Аркадий Владимирович снова замолчал, капитан терпеливо ждал.
— Что же касается того, что вы чувствуете в себе… злость или, вернее, ненависть, которая, как вы сказали, вам не свойственна…
Он снял с носа маленькие очки в позолоченной оправе, вытащил из кармана чистую тряпицу и принялся протирать стекла. Чекменев сидел, глядя прямо перед собой.
— Что же касается ненависти… — доктор наконец закончил с очками и водрузил их себе на нос. — Вы знаете, Сонечка Жеребкина — она ведь в какой-то мере моя выученица. Сколько мы с ней сделали — прививки, обследования проводили, родильное отделение в Воробьево оборудовали. Я ее все звал к нам — она, конечно, не врач, но ведь как училась, какой работоспособности был человек!
Голос старика прервался.
— А сейчас… Сейчас мне лет пятнадцать хотя бы сбросить! Я бы сам! Понимаете, вот этими руками!

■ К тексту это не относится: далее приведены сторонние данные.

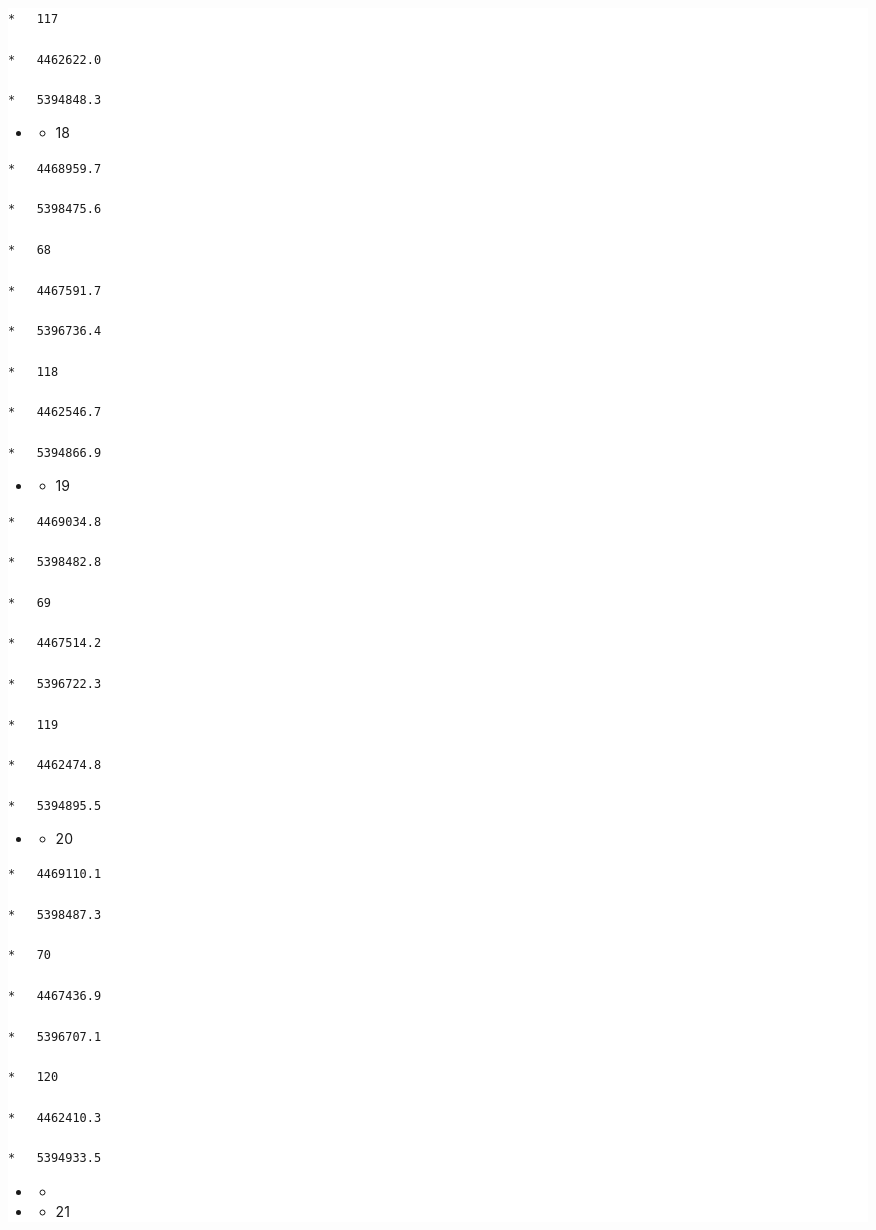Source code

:     *   117

    *   4462622.0

    *   5394848.3


*    *   18

    *   4468959.7

    *   5398475.6

    *   68

    *   4467591.7

    *   5396736.4

    *   118

    *   4462546.7

    *   5394866.9


*    *   19

    *   4469034.8

    *   5398482.8

    *   69

    *   4467514.2

    *   5396722.3

    *   119

    *   4462474.8

    *   5394895.5


*    *   20

    *   4469110.1

    *   5398487.3

    *   70

    *   4467436.9

    *   5396707.1

    *   120

    *   4462410.3

    *   5394933.5


*    *

*    *   21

Он потряс в воздухе кулаками — чисто вымытыми, аккуратными кулаками врача.
— Я слушаю это все, и, знаете, готов уже… Убивать! И пошла эта клятва! — Аркадий Владимирович задохнулся, затем взял себя в руки. — Так что ваши чувства абсолютно нормальны, Павел Алексеевич. Да, я понимаю, вы человек военный, вас, наверное, специально готовили, но ведь при том вы все же человек! Русский! И, конечно, не можете смотреть спокойно на этот… Кошмар.

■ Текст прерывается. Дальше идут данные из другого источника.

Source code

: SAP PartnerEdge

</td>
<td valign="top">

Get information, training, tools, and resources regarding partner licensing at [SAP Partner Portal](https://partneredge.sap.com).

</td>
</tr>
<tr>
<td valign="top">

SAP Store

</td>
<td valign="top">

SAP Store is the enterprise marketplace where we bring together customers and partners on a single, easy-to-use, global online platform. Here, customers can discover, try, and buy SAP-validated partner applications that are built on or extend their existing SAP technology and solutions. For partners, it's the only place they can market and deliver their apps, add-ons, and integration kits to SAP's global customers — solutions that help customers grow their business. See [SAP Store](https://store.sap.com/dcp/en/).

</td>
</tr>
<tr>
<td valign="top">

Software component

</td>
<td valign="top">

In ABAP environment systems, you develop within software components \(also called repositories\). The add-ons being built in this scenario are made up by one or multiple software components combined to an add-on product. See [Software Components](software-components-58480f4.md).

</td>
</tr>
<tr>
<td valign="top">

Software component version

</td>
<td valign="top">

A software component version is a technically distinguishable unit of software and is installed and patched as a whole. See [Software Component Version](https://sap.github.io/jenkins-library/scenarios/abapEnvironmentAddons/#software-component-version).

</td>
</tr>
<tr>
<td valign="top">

Чекменев поблагодарил доктора и, подумав еще немного, решил, что, наверное, старик прав. Ненависть к врагу естественна для военного, работа работой, но здесь, в немецком тылу, все было по-другому, не так, как в дивизии. Здесь начиналась другая война, по-своему тоже очень тяжелая, мутная, без тылов, без соседей, без связи. И эта ярость, если, конечно, держать ее под контролем, станет, наверное, хорошим подспорьем в деле.

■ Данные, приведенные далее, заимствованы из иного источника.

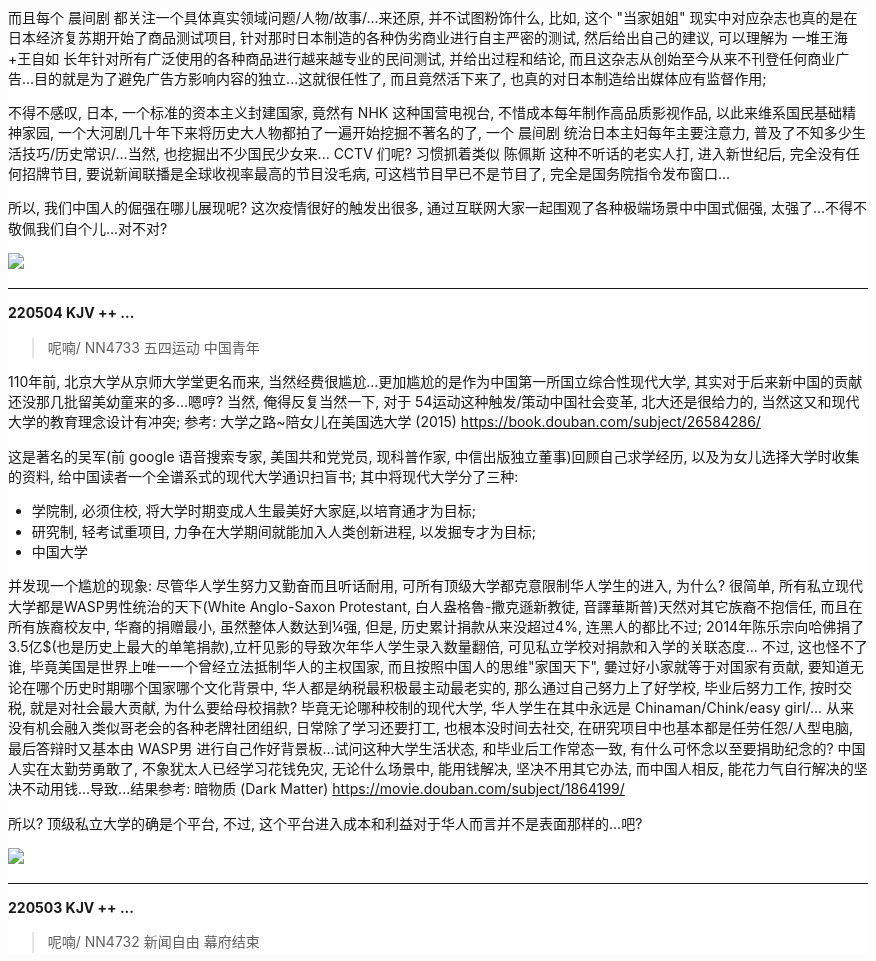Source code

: 而且每个 晨间剧 都关注一个具体真实领域问题/人物/故事/...来还原, 并不试图粉饰什么, 比如, 这个 "当家姐姐" 现实中对应杂志也真的是在日本经济复苏期开始了商品测试项目, 针对那时日本制造的各种伪劣商业进行自主严密的测试, 然后给出自己的建议, 可以理解为 一堆王海+王自如 长年针对所有广泛使用的各种商品进行越来越专业的民间测试, 并给出过程和结论, 而且这杂志从创始至今从来不刊登任何商业广告...目的就是为了避免广告方影响内容的独立...这就很任性了, 而且竟然活下来了, 也真的对日本制造给出媒体应有监督作用;

不得不感叹, 日本, 一个标准的资本主义封建国家, 竟然有 NHK 这种国营电视台, 不惜成本每年制作高品质影视作品, 以此来维系国民基础精神家园, 一个大河剧几十年下来将历史大人物都拍了一遍开始挖掘不著名的了, 一个 晨间剧 统治日本主妇每年主要注意力, 普及了不知多少生活技巧/历史常识/...当然, 也挖掘出不少国民少女来...
CCTV 们呢? 习惯抓着类似 陈佩斯 这种不听话的老实人打, 进入新世纪后, 完全没有任何招牌节目, 要说新闻联播是全球收视率最高的节目没毛病, 可这档节目早已不是节目了, 完全是国务院指令发布窗口...

所以, 我们中国人的倔强在哪儿展现呢? 这次疫情很好的触发出很多, 通过互联网大家一起围观了各种极端场景中中国式倔强, 太强了...不得不敬佩我们自个儿...对不对?


![](https://ipic.zoomquiet.top/2022-05-04-zq42-today-card-2205.005.jpeg)


---------------------------------------------------
**220504 KJV ++ ...**


> 呢喃/ NN4733 五四运动 中国青年


110年前, 北京大学从京师大学堂更名而来, 当然经费很尴尬...更加尴尬的是作为中国第一所国立综合性现代大学, 其实对于后来新中国的贡献还没那几批留美幼童来的多...嗯哼? 当然, 俺得反复当然一下, 对于 54运动这种触发/策动中国社会变革, 北大还是很给力的, 当然这又和现代大学的教育理念设计有冲突;
参考: 大学之路~陪女儿在美国选大学 (2015)
https://book.douban.com/subject/26584286/

这是著名的吴军(前 google 语音搜索专家, 美国共和党党员, 现科普作家, 中信出版独立董事)回顾自己求学经历, 以及为女儿选择大学时收集的资料, 给中国读者一个全谱系式的现代大学通识扫盲书;
其中将现代大学分了三种:

+ 学院制, 必须住校, 将大学时期变成人生最美好大家庭,以培育通才为目标;
+ 研究制, 轻考试重项目, 力争在大学期间就能加入人类创新进程, 以发掘专才为目标;
+ 中国大学

并发现一个尴尬的现象: 尽管华人学生努力又勤奋而且听话耐用, 可所有顶级大学都克意限制华人学生的进入, 为什么? 很简单, 所有私立现代大学都是WASP男性统治的天下(White Anglo-Saxon Protestant, 白人盎格魯-撒克遜新教徒, 音譯華斯普)天然对其它族裔不抱信任, 而且在所有族裔校友中, 华裔的捐赠最小, 虽然整体人数达到¼强, 但是, 历史累计捐款从来没超过4%, 连黑人的都比不过;  2014年陈乐宗向哈佛捐了 3.5亿$(也是历史上最大的单笔捐款),立杆见影的导致次年华人学生录入数量翻倍, 可见私立学校对捐款和入学的关联态度...
不过, 这也怪不了谁, 毕竟美国是世界上唯一一个曾经立法抵制华人的主权国家, 而且按照中国人的思维"家国天下", 嘦过好小家就等于对国家有贡献, 要知道无论在哪个历史时期哪个国家哪个文化背景中, 华人都是纳税最积极最主动最老实的, 那么通过自己努力上了好学校, 毕业后努力工作, 按时交税, 就是对社会最大贡献, 为什么要给母校捐款? 毕竟无论哪种校制的现代大学, 华人学生在其中永远是 Chinaman/Chink/easy girl/... 从来没有机会融入类似哥老会的各种老牌社团组织, 日常除了学习还要打工, 也根本没时间去社交, 在研究项目中也基本都是任劳任怨/人型电脑, 最后答辩时又基本由 WASP男 进行自己作好背景板...试问这种大学生活状态, 和毕业后工作常态一致, 有什么可怀念以至要捐助纪念的? 中国人实在太勤劳勇敢了, 不象犹太人已经学习花钱免灾, 无论什么场景中, 能用钱解决, 坚决不用其它办法, 而中国人相反, 能花力气自行解决的坚决不动用钱...导致...结果参考: 
暗物质 (Dark Matter)
https://movie.douban.com/subject/1864199/

所以? 顶级私立大学的确是个平台, 不过, 这个平台进入成本和利益对于华人而言并不是表面那样的...吧?​


![](https://ipic.zoomquiet.top/2022-05-03-zq42-today-card-2205.004.jpeg)




---------------------------------------------------
**220503 KJV ++ ...**


> 呢喃/ NN4732 新闻自由 幕府结束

А сейчас Моторин словно бы выбил землю из-под ног капитана, сказав: «Ты не поймешь», как будто отказывал Чекменеву в праве на ненависть.
— Я тебя понял, — тяжелым, словно чужим голосом сказал капитан. — А вот скажи мне, Петр Николаевич: если воевать можно только если тебя что-то на земле держит, корни, как ты сказал, то мне, выходит, ни жить, ни воевать незачем?
Какая-то маленькая лесная птичка метнулась над просекой и скрылась в ветвях высокой, заснеженной ели. Чекменев проводил ее взглядом и снова повернулся к Моторину:
— Я сирота — мать умерла шесть лет назад, отца вообще не помню. Сестра в Самаре есть, раз в полгода пишем друг другу. Так за что мне воевать-то?
Крестьянин молчал.
— Или больше тебе мстить не за кого? — тихо спросил Чекменев.
— Павел Лексеевич, — хрипло сказал Моторин, — ты поосторожней… Осторожней.
— Грозишь мне?
Капитан склонился в седле так, что глаза его оказались в двух ладонях от лица колхозника.
— Помирать собрался, а мне: «Поосторожней»? — холодно спросил Чекменев. — А за других кто отомстит? А немцев кто уничтожать будет? Подожди уж хотя бы, пока мы с ними покончим, а там ложись в гроб, если хочешь!